Alterra Capital Holdings (Weighted Average Cost of Capital (WACC) Analysis)



Helpful Information for Alterra Capital Holdings's Analysis

What is the WACC Formula? Analyst use the WACC Discount Rate (weighted average cost of capital) to determine Alterra Capital Holdings's investment risk. WACC Formula = Cost of Equity (CAPM) * Common Equity + (Cost of Debt) * Total Debt. The result of this calculation is an essential input for the discounted cash flow (DCF) analysis for Alterra Capital Holdings. Value Investing Importance? This method is widely used by investment professionals to determine the correct price for investments in Alterra Capital Holdings before they make value investing decisions. This WACC analysis is used in Alterra Capital Holdings's discounted cash flow (DCF) valuation and see how the WACC calculation affect's Alterra Capital Holdings's company valuation.

WACC Analysis Information

1. The WACC (discount rate) calculation for Alterra Capital Holdings uses comparable companies to produce a single WACC (discount rate). An industry average WACC (discount rate) is the most accurate for Alterra Capital Holdings over the long term.

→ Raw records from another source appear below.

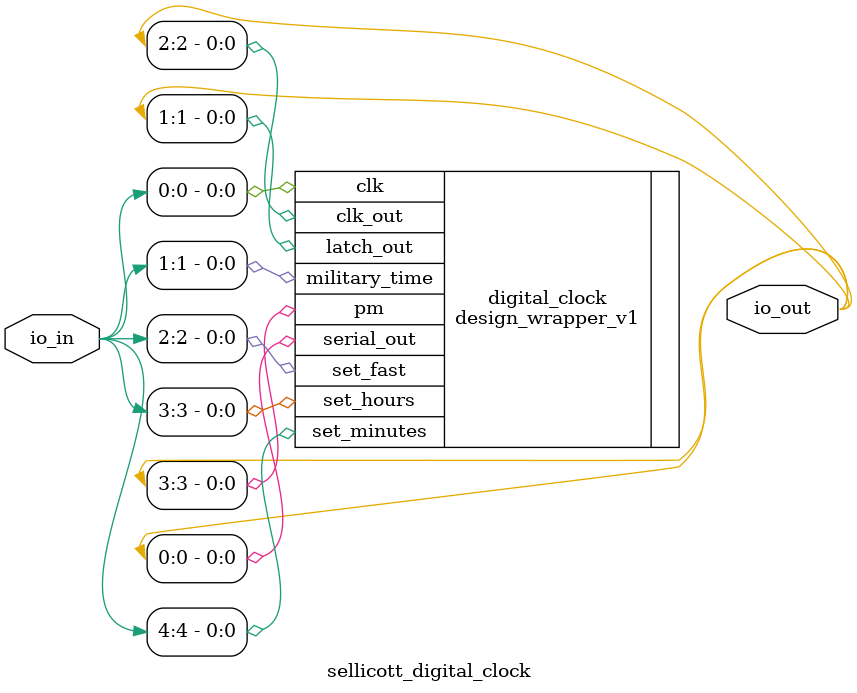
<source format=v>
/* sellicott_digital_clock: top level module for tiny-tapeout, instantiates the design wrapper
 * and connects it to the tiny-tapeout names
 * author: Samuel Ellicott
 * date: 03-20-23
 */

module sellicott_digital_clock (
    input  wire [7:0] io_in,
    output wire [7:0] io_out
);

design_wrapper_v1 digital_clock(
    .clk(io_in[0]),
    
    // clock inputs
    .military_time(io_in[1]),
    .set_fast(io_in[2]),
    .set_hours(io_in[3]),
    .set_minutes(io_in[4]),

    .serial_out(io_out[0]),
    .latch_out(io_out[1]),
    .clk_out(io_out[2]),
    .pm(io_out[3])
);

endmodule
</source>
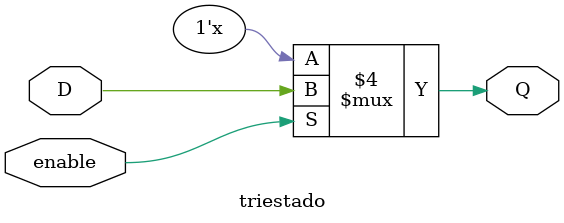
<source format=v>
module triestado(input enable,D, output reg Q);

	always @(*) 
		if (enable==0)
			Q <= 1'bz;
			else 
			Q<=D;

endmodule
</source>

If there are any short-term differences between the industry WACC and Alterra Capital Holdings's WACC (discount rate), then Alterra Capital Holdings is more likely to revert to the industry WACC (discount rate) over the long term.

2. The WACC calculation uses the higher of Alterra Capital Holdings's WACC or the risk free rate, because no investment can have a cost of capital that is better than risk free. This situation may occur if the beta is negative and Alterra Capital Holdings uses a significant proportion of equity capital.